PERGURUAN TINGGI SEBAGAI ESKALATOR INDUSTRIALISASI

Perlu Reformasi Menyeluruh di dalam Penyelenggaraan Pendidikannya

Reformasi seharusnya tidak hanya dilakukan di lingkungan lembaga pemerintah seperti Lembaga Eksekutif, Legislatif maupun Yudikatif, akan tetapi disemua aspek kehidupan seharusnya juga dilakukan reformasi. Salah satu aspek yang sangat urgen dalam kehidupan berbangsa dan bernegara adalah lembaga pendidikan khususnya Perguruan Tinggi. Lembaga ini sangat perlu untuk dilakukan perubahan yang signifikan, mulai dari sistem pendidikan, kurikulum, tenaga pendidik serta infrastruktur yang dimiliki agar output yang dihasilkan dapat memenuhi harapan masyarakat.

Hal ini dilakukan mengingat lembaga pendidikan khususnya Perguruan Tinggi merupakan pencetak produk-produk sumber daya manusia yang berkualitas disemua bidang baik hard skill maupun soft skill.
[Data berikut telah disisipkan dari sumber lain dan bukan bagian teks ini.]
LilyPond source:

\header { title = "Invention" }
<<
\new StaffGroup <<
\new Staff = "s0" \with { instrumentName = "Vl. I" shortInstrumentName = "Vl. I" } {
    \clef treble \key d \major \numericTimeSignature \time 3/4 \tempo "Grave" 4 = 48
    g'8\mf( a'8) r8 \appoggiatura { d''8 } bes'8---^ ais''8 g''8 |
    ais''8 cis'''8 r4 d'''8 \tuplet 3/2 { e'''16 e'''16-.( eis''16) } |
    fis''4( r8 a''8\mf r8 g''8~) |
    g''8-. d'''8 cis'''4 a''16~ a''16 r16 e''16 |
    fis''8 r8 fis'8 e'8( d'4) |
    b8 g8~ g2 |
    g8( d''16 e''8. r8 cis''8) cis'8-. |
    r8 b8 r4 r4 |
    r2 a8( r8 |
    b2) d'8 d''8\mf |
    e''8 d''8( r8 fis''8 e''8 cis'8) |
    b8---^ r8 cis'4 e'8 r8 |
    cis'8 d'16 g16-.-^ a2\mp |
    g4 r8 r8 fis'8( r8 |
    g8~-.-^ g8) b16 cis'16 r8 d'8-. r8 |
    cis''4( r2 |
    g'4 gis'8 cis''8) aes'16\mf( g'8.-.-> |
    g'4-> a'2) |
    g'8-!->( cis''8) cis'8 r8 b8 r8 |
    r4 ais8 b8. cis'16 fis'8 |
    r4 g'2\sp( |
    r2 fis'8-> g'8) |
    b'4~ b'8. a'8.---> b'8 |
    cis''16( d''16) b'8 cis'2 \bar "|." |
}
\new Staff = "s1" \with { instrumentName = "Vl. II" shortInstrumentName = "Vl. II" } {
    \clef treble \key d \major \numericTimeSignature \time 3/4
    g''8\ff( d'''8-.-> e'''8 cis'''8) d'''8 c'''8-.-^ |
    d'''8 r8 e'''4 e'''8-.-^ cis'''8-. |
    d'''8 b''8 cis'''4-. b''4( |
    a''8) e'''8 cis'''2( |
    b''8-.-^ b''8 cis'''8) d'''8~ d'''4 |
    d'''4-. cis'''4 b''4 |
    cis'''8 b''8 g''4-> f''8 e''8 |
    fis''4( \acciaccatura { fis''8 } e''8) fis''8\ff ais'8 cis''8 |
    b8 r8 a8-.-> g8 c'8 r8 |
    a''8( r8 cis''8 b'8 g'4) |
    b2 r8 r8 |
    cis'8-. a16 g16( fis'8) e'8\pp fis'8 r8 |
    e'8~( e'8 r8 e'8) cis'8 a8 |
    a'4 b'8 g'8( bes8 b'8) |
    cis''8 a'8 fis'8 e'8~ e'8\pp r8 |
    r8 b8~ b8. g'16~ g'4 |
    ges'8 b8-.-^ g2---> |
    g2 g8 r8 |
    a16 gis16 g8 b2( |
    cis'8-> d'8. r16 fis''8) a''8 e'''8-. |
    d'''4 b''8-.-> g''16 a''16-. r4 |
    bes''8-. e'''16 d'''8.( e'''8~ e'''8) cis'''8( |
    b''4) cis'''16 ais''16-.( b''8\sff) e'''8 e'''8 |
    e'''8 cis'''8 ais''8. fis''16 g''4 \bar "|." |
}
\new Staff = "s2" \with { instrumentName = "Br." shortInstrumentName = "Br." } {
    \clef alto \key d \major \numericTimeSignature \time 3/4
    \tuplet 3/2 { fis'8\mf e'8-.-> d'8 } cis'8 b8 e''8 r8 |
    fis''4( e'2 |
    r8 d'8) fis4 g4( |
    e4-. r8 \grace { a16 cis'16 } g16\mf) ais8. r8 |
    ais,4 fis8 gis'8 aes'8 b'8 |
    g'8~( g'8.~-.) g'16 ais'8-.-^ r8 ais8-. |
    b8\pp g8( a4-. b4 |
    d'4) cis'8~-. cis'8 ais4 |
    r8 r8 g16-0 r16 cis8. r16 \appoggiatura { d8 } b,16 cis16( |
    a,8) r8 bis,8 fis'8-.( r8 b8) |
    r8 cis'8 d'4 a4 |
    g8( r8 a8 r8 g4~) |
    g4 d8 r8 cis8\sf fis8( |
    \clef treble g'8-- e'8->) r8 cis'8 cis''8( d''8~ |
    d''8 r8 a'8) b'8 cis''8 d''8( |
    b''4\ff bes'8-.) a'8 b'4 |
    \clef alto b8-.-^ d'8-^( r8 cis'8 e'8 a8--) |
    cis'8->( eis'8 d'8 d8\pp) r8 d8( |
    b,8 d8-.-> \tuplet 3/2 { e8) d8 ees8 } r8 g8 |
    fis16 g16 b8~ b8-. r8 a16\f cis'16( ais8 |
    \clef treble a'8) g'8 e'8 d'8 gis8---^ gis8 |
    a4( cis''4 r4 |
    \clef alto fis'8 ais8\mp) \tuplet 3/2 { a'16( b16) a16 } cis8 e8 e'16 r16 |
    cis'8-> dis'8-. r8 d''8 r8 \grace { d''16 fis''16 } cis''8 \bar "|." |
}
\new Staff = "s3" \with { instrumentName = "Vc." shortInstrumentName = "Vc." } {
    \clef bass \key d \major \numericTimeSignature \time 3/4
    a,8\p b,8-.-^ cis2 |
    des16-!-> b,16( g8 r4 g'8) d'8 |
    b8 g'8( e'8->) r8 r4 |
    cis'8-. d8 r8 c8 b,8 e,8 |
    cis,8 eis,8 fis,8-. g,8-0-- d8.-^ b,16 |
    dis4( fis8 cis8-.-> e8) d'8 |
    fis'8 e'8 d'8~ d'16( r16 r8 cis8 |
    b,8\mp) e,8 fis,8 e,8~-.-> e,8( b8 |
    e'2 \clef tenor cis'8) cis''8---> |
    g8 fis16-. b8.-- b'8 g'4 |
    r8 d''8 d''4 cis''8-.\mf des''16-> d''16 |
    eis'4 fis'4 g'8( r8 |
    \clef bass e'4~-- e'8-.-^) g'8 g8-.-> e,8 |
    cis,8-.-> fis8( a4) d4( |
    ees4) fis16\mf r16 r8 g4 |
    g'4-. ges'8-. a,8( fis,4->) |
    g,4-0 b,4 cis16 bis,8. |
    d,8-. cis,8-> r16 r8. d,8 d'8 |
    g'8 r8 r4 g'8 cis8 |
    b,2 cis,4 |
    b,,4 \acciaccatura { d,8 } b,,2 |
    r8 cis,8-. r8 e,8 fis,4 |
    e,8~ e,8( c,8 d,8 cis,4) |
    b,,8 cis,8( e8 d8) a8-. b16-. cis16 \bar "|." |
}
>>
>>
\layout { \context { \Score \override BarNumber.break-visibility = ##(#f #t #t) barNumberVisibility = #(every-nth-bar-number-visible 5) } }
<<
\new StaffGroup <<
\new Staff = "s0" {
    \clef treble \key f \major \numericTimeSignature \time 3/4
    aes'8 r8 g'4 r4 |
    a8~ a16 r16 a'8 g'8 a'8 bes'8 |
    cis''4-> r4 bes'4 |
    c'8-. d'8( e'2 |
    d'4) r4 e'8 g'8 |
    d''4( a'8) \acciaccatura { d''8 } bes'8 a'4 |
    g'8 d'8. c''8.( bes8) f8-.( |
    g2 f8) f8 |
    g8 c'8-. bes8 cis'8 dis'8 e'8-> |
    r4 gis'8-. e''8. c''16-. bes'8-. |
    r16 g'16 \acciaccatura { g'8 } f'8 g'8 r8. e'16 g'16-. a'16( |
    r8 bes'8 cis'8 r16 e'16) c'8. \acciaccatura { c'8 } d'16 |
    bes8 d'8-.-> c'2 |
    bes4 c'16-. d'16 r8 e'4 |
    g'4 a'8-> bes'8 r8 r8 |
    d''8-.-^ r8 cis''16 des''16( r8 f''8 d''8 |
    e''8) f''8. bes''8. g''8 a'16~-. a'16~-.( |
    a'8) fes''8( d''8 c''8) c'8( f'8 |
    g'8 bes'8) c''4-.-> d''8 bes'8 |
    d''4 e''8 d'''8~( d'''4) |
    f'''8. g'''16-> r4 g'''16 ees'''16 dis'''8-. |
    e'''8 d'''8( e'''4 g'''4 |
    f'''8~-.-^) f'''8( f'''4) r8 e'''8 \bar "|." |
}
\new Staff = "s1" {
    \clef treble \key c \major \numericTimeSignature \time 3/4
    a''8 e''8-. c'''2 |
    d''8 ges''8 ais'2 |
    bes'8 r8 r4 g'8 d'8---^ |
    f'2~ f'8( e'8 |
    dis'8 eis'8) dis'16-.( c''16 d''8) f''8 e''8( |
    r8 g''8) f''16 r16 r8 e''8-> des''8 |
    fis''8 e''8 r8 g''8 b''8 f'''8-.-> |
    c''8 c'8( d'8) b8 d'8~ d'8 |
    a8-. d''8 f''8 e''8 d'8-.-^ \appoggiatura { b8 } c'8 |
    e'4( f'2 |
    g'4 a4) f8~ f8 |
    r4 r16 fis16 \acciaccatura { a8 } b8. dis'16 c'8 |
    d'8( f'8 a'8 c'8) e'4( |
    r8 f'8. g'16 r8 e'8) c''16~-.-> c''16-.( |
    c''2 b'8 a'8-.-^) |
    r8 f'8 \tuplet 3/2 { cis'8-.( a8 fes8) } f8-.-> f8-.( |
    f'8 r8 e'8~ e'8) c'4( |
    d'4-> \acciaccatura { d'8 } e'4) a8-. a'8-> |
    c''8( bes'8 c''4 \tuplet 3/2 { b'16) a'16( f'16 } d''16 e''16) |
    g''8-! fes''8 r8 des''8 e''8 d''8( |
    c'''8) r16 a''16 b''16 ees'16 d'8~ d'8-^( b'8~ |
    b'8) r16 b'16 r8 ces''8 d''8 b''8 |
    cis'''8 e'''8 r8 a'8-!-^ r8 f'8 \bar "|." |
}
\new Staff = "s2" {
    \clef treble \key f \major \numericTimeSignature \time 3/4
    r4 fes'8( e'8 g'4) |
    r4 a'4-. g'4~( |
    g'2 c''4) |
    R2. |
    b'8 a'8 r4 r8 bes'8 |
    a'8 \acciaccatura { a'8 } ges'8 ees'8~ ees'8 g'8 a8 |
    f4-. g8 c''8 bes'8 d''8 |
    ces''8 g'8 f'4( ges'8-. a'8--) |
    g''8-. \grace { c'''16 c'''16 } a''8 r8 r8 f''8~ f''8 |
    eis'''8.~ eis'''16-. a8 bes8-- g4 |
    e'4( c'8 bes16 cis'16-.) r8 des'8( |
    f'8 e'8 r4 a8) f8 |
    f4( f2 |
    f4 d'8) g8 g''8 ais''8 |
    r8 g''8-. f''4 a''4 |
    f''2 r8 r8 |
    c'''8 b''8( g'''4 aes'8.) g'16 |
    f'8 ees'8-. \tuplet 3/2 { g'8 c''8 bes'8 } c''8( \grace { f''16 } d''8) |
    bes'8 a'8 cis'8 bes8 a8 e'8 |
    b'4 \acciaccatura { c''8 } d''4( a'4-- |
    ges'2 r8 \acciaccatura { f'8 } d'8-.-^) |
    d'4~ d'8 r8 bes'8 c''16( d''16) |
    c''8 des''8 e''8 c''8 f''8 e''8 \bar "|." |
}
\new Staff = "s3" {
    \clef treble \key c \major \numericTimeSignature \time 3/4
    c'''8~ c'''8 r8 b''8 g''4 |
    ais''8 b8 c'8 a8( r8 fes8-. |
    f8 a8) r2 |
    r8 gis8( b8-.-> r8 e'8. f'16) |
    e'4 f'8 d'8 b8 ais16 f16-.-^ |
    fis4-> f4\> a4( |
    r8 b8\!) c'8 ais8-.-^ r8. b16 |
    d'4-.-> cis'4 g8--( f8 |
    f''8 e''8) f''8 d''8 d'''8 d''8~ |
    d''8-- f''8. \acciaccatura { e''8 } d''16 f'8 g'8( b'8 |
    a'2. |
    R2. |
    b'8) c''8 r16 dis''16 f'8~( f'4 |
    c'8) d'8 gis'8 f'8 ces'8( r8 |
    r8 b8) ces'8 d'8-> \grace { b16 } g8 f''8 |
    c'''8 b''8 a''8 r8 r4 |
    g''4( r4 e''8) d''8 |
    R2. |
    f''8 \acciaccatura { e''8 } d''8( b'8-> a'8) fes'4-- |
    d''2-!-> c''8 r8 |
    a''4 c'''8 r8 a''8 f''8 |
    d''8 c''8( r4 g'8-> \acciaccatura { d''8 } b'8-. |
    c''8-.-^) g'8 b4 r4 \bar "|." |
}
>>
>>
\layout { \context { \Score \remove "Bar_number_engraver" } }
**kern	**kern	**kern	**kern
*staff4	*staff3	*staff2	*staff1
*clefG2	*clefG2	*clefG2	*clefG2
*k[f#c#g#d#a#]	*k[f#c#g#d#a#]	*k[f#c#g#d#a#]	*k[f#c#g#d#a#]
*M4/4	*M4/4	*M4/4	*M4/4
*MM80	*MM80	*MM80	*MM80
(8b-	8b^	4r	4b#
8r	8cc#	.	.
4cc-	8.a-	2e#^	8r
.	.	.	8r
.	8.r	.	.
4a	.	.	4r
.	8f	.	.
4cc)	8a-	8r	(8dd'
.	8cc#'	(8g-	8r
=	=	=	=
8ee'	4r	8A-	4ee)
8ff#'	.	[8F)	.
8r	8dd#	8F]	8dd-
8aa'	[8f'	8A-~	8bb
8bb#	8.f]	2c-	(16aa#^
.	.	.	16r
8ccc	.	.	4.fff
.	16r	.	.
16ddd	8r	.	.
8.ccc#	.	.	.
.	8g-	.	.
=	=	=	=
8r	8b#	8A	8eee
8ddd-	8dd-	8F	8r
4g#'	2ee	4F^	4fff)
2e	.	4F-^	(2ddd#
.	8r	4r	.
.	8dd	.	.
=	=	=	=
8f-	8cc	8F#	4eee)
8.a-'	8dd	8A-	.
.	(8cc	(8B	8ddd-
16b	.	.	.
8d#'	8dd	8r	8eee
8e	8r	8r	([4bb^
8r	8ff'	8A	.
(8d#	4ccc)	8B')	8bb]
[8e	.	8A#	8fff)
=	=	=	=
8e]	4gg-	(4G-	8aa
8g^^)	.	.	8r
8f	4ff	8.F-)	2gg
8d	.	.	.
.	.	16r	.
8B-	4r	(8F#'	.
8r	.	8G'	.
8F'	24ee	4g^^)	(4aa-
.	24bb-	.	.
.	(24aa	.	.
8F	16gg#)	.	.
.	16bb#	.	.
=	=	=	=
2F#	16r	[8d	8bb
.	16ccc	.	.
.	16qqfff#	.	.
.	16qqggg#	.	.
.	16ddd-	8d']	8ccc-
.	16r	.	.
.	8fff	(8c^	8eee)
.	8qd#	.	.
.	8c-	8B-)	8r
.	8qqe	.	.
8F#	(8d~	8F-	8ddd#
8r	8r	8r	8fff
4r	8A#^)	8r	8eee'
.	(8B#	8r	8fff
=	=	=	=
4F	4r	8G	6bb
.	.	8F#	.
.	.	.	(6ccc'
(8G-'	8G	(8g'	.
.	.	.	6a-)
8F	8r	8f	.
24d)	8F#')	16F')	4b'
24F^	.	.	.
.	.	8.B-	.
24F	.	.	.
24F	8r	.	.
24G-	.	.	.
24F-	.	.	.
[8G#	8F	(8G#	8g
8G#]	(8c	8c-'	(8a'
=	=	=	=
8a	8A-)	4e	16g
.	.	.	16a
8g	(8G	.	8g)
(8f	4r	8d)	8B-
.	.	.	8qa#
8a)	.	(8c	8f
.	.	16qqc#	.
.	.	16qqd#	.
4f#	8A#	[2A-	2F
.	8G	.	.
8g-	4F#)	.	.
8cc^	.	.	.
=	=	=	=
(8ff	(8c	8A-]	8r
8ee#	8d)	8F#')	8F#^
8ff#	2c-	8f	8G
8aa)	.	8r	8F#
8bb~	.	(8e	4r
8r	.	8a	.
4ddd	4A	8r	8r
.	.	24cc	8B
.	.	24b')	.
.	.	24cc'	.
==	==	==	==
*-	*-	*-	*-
Karena disadari atau tidak Peran Perguruan tinggi memasuki era globalisasi kedepan sangatlah penting. Pememenuhan kebutuhan akan pasar sumber daya manusia atau tenaga kerja yang memiliki keahlian dan kemampuan khusus tidak boleh tidak harus sudah dilakukan.
Berbagai ahli dibidang Sumber Daya Manusia (Human and Resource) sering kali menyatakan bahwa output Perguruan Tinggi tidak cukup hanya dibekali dengan kemampuan hard skill atau IPK tinggi akan tetapi juga harus dibekali dengan kemampuan soft skill atau leader ship yang baik. Jika berorientasi pada dunia kerja maka output atau lulusan Perguruan Tinggi yang memiliki IPK yang baik memang akan cenderung untuk dipanggil oleh perusahaan untuk diinterview akan tetapi jika tidak diimbangi oleh kemampuan soft skill atau leader ship yang baik maka kemungkinan untuk diterima oleh perusahaan akan sangat kecil. Sebaliknya output atau lulusan yang hanya memiliki IPK standar tetapi memiliki kemampuan soft skill yang tinggi akan cenderung lebih diminati oleh perusahaan karena mereka memiliki nilai tawar lebih dimata perusahaan.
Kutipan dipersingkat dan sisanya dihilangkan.